Information Minister and government spokesman Mohammad Momani described the measures as “precautionary.”

“Such measures are contentious and precautionary ... in accordance with developments on the ground,” Momani told AFP.

Iraqi officials said on Monday that Sunni Arab militants have seized the Al-Waleed border post between Iraq and Syria.

The capture of the post means that all official crossings with Iraq’s neighbor to the west are outside government control.

The two other official crossings between Iraq and Syria, Al-Qaim and Rabia, are also outside government hands, with militants holding the first and security forces from the country’s autonomous Kurdish region in control of the second.

There is only one official crossing between Iraq and Jordan, at Tirbil, some 370 kilometers (230 miles) east of Amman.
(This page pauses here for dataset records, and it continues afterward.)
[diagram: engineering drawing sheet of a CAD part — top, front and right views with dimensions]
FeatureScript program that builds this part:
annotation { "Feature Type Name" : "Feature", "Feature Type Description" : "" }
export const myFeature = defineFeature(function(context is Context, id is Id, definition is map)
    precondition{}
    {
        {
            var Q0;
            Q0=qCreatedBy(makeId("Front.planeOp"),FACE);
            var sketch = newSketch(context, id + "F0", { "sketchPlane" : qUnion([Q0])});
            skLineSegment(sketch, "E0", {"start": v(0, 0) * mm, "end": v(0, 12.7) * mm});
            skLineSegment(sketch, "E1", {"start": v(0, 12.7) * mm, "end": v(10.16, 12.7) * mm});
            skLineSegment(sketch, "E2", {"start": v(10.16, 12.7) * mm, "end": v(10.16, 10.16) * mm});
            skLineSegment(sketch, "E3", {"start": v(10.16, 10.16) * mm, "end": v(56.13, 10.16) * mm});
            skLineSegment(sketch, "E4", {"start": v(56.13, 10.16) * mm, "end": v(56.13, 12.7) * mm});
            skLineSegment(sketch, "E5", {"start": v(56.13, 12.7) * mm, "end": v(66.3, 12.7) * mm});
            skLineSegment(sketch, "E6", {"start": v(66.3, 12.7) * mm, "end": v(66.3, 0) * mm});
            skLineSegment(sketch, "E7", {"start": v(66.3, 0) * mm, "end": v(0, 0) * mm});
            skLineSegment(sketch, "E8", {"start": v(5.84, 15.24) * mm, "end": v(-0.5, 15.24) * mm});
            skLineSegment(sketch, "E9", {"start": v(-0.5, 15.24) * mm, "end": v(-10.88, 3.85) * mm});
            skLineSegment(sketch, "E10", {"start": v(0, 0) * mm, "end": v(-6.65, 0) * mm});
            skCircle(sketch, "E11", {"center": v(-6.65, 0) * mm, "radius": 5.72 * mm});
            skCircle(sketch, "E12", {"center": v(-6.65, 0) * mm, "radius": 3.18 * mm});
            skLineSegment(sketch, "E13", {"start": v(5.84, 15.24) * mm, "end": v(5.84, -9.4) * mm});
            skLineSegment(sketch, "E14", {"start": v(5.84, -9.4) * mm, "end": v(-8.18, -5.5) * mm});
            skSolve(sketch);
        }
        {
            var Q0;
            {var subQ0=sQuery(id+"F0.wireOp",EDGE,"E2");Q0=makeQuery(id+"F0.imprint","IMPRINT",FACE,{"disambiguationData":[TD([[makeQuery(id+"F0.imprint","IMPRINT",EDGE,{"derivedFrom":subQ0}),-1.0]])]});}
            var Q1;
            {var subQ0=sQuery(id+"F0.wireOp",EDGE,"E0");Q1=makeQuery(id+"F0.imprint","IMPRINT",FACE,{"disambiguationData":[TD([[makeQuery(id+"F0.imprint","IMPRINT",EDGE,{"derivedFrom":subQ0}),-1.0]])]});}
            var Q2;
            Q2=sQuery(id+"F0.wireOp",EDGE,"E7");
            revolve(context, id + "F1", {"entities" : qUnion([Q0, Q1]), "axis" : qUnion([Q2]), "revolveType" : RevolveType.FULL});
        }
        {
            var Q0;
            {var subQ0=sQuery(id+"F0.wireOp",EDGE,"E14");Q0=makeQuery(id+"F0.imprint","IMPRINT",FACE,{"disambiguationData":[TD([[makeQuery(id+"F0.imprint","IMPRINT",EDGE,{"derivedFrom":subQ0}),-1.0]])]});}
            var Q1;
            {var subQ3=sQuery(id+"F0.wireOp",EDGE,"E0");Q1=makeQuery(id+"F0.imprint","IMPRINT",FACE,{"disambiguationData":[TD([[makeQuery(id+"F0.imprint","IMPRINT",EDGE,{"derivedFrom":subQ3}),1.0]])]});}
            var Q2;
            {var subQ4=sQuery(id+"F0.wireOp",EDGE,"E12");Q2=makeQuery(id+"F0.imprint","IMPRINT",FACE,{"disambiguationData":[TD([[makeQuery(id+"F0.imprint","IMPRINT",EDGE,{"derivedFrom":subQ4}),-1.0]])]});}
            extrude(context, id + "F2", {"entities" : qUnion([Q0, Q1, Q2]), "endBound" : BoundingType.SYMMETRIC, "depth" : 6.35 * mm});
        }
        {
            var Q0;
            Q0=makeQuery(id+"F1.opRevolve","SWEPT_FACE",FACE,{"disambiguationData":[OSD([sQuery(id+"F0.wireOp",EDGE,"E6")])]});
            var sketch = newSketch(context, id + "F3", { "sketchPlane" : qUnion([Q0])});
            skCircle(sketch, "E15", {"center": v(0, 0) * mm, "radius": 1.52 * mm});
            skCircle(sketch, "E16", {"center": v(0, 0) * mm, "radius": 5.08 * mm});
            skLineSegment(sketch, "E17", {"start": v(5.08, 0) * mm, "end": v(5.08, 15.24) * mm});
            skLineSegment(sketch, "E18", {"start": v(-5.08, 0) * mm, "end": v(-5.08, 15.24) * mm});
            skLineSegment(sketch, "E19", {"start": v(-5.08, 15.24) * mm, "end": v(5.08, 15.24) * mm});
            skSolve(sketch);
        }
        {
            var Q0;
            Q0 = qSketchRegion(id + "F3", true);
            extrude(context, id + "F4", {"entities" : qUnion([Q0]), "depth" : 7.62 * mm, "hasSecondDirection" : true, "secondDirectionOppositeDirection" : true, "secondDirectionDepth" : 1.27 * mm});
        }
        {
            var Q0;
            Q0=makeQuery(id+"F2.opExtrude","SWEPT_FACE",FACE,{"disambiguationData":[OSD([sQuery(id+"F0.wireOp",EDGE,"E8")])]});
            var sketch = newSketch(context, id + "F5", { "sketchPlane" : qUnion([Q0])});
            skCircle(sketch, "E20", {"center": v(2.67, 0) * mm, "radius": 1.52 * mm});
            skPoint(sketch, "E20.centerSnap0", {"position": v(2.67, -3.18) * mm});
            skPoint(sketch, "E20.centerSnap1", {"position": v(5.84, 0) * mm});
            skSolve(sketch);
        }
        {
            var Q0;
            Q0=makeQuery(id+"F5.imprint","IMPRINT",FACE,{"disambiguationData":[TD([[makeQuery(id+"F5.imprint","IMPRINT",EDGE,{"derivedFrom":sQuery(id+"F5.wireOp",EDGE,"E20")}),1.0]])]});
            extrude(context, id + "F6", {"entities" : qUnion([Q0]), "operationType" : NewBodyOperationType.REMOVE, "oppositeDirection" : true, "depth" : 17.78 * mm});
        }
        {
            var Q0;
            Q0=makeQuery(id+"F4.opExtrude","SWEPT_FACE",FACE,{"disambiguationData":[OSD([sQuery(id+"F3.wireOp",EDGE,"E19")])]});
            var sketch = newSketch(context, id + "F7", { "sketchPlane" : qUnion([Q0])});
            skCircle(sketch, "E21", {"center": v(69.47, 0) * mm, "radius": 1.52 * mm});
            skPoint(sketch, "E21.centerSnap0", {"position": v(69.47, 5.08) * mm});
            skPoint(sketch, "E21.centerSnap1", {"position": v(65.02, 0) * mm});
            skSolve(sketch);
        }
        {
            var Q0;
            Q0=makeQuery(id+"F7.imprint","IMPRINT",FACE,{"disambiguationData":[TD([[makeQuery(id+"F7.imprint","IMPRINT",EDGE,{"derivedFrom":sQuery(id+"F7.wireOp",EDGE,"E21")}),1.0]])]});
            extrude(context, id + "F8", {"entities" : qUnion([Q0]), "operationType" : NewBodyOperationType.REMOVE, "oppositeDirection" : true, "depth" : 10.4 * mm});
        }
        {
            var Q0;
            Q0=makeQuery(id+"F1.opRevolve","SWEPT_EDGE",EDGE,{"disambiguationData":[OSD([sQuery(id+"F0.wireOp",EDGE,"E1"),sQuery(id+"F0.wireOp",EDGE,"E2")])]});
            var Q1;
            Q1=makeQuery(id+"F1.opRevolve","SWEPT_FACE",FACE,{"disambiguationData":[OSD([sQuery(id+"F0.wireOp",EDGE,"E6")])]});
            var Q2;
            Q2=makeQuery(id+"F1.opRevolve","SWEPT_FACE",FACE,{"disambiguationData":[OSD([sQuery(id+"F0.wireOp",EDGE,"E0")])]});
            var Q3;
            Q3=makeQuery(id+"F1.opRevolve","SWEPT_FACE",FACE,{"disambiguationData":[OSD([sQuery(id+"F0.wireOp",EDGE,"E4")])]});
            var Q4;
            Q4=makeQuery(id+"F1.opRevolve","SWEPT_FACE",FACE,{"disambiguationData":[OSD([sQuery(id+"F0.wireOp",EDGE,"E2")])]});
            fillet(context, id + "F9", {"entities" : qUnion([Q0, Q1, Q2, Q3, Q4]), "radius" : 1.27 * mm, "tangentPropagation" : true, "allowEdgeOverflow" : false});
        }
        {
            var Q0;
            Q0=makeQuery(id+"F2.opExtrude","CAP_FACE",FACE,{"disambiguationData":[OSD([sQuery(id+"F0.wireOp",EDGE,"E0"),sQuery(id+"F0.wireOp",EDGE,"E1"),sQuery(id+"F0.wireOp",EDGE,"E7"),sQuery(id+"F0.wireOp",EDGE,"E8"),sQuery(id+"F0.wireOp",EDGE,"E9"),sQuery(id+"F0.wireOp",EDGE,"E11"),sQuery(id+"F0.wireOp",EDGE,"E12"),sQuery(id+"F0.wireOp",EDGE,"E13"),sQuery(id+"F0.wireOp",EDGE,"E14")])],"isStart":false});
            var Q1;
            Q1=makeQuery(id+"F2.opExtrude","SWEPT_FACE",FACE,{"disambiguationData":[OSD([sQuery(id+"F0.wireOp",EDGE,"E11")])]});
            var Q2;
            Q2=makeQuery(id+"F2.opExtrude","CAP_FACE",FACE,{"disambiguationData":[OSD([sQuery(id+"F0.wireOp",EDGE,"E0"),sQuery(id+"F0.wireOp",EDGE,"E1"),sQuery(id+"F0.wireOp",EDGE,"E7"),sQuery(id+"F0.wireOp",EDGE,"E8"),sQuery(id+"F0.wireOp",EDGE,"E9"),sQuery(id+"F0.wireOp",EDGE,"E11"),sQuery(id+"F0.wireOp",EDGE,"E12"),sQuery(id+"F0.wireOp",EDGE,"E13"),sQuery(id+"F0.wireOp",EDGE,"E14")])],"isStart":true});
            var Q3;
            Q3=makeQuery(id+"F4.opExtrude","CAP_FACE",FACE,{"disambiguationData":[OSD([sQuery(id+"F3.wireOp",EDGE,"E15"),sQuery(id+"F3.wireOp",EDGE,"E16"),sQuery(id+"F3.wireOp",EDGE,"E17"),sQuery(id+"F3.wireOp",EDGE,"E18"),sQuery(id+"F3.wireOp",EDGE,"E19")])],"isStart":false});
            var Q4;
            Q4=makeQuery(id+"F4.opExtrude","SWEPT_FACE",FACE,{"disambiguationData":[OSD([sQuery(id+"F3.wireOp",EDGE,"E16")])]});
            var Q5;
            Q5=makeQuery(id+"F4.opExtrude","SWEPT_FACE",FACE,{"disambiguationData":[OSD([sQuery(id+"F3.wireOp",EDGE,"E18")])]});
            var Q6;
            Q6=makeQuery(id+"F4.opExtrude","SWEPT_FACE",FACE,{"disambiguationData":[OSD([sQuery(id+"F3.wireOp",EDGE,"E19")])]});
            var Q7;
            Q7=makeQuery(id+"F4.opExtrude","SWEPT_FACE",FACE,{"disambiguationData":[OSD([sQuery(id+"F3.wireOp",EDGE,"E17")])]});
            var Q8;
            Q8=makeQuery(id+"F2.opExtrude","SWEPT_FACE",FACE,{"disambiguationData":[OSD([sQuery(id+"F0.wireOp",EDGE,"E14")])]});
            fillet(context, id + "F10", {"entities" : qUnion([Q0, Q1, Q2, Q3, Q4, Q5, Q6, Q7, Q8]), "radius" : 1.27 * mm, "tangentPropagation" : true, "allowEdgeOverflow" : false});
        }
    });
There is confusion over who controls the Iraqi side of the crossing, with some reports saying fighters from the Islamic State of Iraq and the Levant (ISIL) has overrun it and others saying it is under the control of Sunni tribes.

Jordanian officials say trucks and cars are passing through the crossing normally.

An offensive in Iraq led by the powerful ISIL has sparked fears in Amman that the jihadists will take the fight to Jordan.

Already struggling to cope with hosting more than 600,000 Syrian refugees, Jordan has long faced a challenge in dealing with its own jihadists, many of whom have joined ISIL and other al-Qaida-linked groups in neighboring Iraq and Syria.